The allegations about animal abuse were from Physicians Committee for Responsible Medicine, which is against all animal testing and gets money from PETA–known nutcases.
I have to laugh at this line from the CNN link above:
In the lawsuit, the committee alleges that staff at the university “removed pieces of the skulls of rhesus macaque monkeys and inserted electrodes into the animals’ brains.”
Uh, no shit? That’s literally the whole point of the testing.
Nothing seems to have come of the lawsuit so I expect it had negligible merit.

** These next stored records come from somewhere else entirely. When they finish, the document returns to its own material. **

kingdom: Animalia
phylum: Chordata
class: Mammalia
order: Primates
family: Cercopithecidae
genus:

…and yet: I have infinitely more respect and trust in what they say than what Elon “I’ll be sending a test flight to Mars in 2018” Musk. The man is a documented fabulist and if he told me it was raining I’d have to go outside to check.
Its kinda horrible to be laughing at the fact that someone has decided to remove pieces of the skulls of rhesus macaque monkeys and inserted electrodes into the animals’ brains for nothing more than his ego and potential profit.
It isn’t funny. And it certainly isn’t necessary. Nobody needs Elon’s Neuralink.
Oh, and Elon: the Neuralink website fails some really basic accessibility tests. Colour contrast should be one of the most easiest things to fix. If they can’t even do that right: heaven help the poor people that will get pieces of their skulls removed and electrodes inserted into their brains.
Thankfully, you don’t have to believe any one person. The FDA will determine when the device is ready for human testing.
That said, I believe the good people at UC Davis (my alma mater) looooong before any PETA-affiliated nutjobs.
I wasn’t laughing at the monkeys, who are undoubtedly more self-aware than the PCRM people, and deserve sympathy. I am laughing at the fact that the PCRM seems to think just restating the research goals amounts to a court case.
Ableist nonsense. You don’t get to decide this for the people it would potentially help most. The more options they have, the better.
…and I’ll continue to believe those “PETA-affilliated nutjobs” over anything that Elon “lying” Musk and his team have to say.
Removing pieces of the skulls of rhesus macaque monkeys and inserted electrodes into the animals’ brains is a very odd research goal. Because it isn’t a research goal.
Which make laughing at them all the more strange.
Don’t you dare accuse me of that. I’m absolutely supportive of research in this area. But I have no doubt that the entire point of Elon’s Neuralink is to feed his ego and to make money. It isn’t about “more options.”